COLLECTED MATERIAL
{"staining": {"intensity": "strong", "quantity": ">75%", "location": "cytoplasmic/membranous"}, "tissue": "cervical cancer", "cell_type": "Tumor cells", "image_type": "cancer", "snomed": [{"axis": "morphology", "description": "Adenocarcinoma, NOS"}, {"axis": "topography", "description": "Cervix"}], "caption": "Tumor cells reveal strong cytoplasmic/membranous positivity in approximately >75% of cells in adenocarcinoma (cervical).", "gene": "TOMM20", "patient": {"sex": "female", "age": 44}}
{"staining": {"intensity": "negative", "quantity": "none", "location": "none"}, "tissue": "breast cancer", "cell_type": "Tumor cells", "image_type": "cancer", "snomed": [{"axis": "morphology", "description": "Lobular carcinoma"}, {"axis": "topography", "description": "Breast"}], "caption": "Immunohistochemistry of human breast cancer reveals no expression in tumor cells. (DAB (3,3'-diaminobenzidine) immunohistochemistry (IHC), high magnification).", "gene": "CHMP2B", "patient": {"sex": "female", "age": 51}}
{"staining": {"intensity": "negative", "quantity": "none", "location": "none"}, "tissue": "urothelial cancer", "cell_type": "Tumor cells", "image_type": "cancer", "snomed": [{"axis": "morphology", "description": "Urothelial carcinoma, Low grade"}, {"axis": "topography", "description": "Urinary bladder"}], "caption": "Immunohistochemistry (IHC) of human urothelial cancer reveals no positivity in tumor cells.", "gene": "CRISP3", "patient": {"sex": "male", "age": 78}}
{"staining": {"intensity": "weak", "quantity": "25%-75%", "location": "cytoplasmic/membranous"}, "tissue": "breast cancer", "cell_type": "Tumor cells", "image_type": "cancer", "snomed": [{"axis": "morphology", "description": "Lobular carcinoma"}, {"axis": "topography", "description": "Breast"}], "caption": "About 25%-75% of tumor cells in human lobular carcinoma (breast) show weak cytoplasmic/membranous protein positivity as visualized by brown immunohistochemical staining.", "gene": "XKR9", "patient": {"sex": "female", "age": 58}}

ABOUT THIS TASK
Copy down the material exactly as written.

SOLUTION
{"staining": {"intensity": "strong", "quantity": ">75%", "location": "cytoplasmic/membranous"}, "tissue": "cervical cancer", "cell_type": "Tumor cells", "image_type": "cancer", "snomed": [{"axis": "morphology", "description": "Adenocarcinoma, NOS"}, {"axis": "topography", "description": "Cervix"}], "caption": "Tumor cells reveal strong cytoplasmic/membranous positivity in approximately >75% of cells in adenocarcinoma (cervical).", "gene": "TOMM20", "patient": {"sex": "female", "age": 44}}
{"staining": {"intensity": "negative", "quantity": "none", "location": "none"}, "tissue": "breast cancer", "cell_type": "Tumor cells", "image_type": "cancer", "snomed": [{"axis": "morphology", "description": "Lobular carcinoma"}, {"axis": "topography", "description": "Breast"}], "caption": "Immunohistochemistry of human breast cancer reveals no expression in tumor cells. (DAB (3,3'-diaminobenzidine) immunohistochemistry (IHC), high magnification).", "gene": "CHMP2B", "patient": {"sex": "female", "age": 51}}
{"staining": {"intensity": "negative", "quantity": "none", "location": "none"}, "tissue": "urothelial cancer", "cell_type": "Tumor cells", "image_type": "cancer", "snomed": [{"axis": "morphology", "description": "Urothelial carcinoma, Low grade"}, {"axis": "topography", "description": "Urinary bladder"}], "caption": "Immunohistochemistry (IHC) of human urothelial cancer reveals no positivity in tumor cells.", "gene": "CRISP3", "patient": {"sex": "male", "age": 78}}
{"staining": {"intensity": "weak", "quantity": "25%-75%", "location": "cytoplasmic/membranous"}, "tissue": "breast cancer", "cell_type": "Tumor cells", "image_type": "cancer", "snomed": [{"axis": "morphology", "description": "Lobular carcinoma"}, {"axis": "topography", "description": "Breast"}], "caption": "About 25%-75% of tumor cells in human lobular carcinoma (breast) show weak cytoplasmic/membranous protein positivity as visualized by brown immunohistochemical staining.", "gene": "XKR9", "patient": {"sex": "female", "age": 58}}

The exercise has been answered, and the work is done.